I was just struck by this in recent discussions about instituting a no laptop policy in the classroom. It was so self-evident that maybe it’s just obvious, but I hadn’t thought about it in quite this way before. If you want to teach and run your class as you did in the nineties (or as others did in the nineties), then it makes sense to institute a no laptop policy (and obviously a no phone policy) in your classroom. Basically, in order to adopt those practices one has to recreate the technological-material conditions of the period. Now, as it turns out, those conditions in the nineties were much like the conditions throughout the 20th century, at least for humanities classes. The key materials of desks, chairs, lights, books, paper, pens, chalk, etc. had been functionally the same for decades. It’s a little naive, but still understandable, that one would misrecognize these historical conditions for absolute ones.
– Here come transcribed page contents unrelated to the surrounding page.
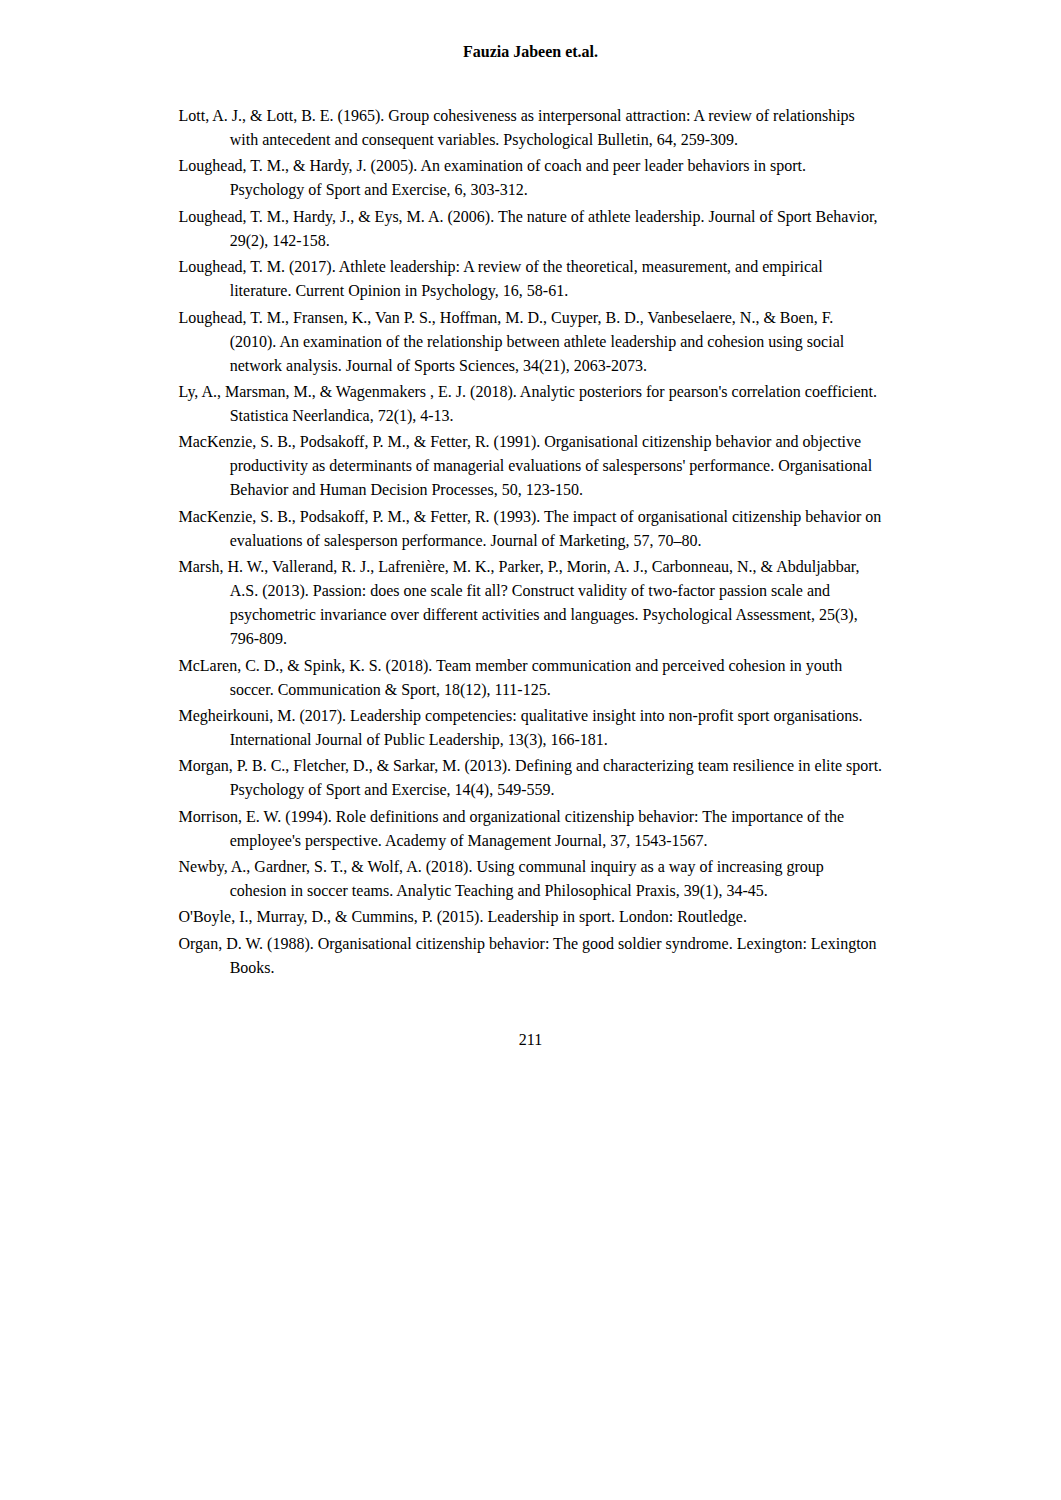Fauzia Jabeen et.al.
Lott, A. J., & Lott, B. E. (1965). Group cohesiveness as interpersonal attraction: A review of relationships with antecedent and consequent variables. Psychological Bulletin, 64, 259-309.
Loughead, T. M., & Hardy, J. (2005). An examination of coach and peer leader behaviors in sport. Psychology of Sport and Exercise, 6, 303-312.
Loughead, T. M., Hardy, J., & Eys, M. A. (2006). The nature of athlete leadership. Journal of Sport Behavior, 29(2), 142-158.
Loughead, T. M. (2017). Athlete leadership: A review of the theoretical, measurement, and empirical literature. Current Opinion in Psychology, 16, 58-61.
Loughead, T. M., Fransen, K., Van P. S., Hoffman, M. D., Cuyper, B. D., Vanbeselaere, N., & Boen, F. (2010). An examination of the relationship between athlete leadership and cohesion using social network analysis. Journal of Sports Sciences, 34(21), 2063-2073.
Ly, A., Marsman, M., & Wagenmakers , E. J. (2018). Analytic posteriors for pearson's correlation coefficient. Statistica Neerlandica, 72(1), 4-13.
MacKenzie, S. B., Podsakoff, P. M., & Fetter, R. (1991). Organisational citizenship behavior and objective productivity as determinants of managerial evaluations of salespersons' performance. Organisational Behavior and Human Decision Processes, 50, 123-150.
MacKenzie, S. B., Podsakoff, P. M., & Fetter, R. (1993). The impact of organisational citizenship behavior on evaluations of salesperson performance. Journal of Marketing, 57, 70–80.
Marsh, H. W., Vallerand, R. J., Lafrenière, M. K., Parker, P., Morin, A. J., Carbonneau, N., & Abduljabbar, A.S. (2013). Passion: does one scale fit all? Construct validity of two-factor passion scale and psychometric invariance over different activities and languages. Psychological Assessment, 25(3), 796-809.
McLaren, C. D., & Spink, K. S. (2018). Team member communication and perceived cohesion in youth soccer. Communication & Sport, 18(12), 111-125.
Megheirkouni, M. (2017). Leadership competencies: qualitative insight into non-profit sport organisations. International Journal of Public Leadership, 13(3), 166-181.
Morgan, P. B. C., Fletcher, D., & Sarkar, M. (2013). Defining and characterizing team resilience in elite sport. Psychology of Sport and Exercise, 14(4), 549-559.
Morrison, E. W. (1994). Role definitions and organizational citizenship behavior: The importance of the employee's perspective. Academy of Management Journal, 37, 1543-1567.
Newby, A., Gardner, S. T., & Wolf, A. (2018). Using communal inquiry as a way of increasing group cohesion in soccer teams. Analytic Teaching and Philosophical Praxis, 39(1), 34-45.
O'Boyle, I., Murray, D., & Cummins, P. (2015). Leadership in sport. London: Routledge.
Organ, D. W. (1988). Organisational citizenship behavior: The good soldier syndrome. Lexington: Lexington Books.
211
digital digs: the no laptop policy and the 1990s classroom.  Wrong, wrong, wrong. If I tell my students to put away their laptops while we’re in class, I am not telling them to repudiate laptops, or other technologies, altogether. My policy in recent years has been to press my students to experiment with a wide range of digital technologies in their research and writing, and in many cases to encourage them to use those technologies collaboratively — but when we’re in class, that’s book time. During the handful of hours that we’re together each week, the best use of that time, I think, is to work diligently with the technology of the book. Usually that means codices, but if it’s KIndles or Nooks, that’s fine too. But class time is book time; other times are for other technologies. Why assume so narrow a pedagogy that you only allow yourself and your students to use instruments that are just a few years old?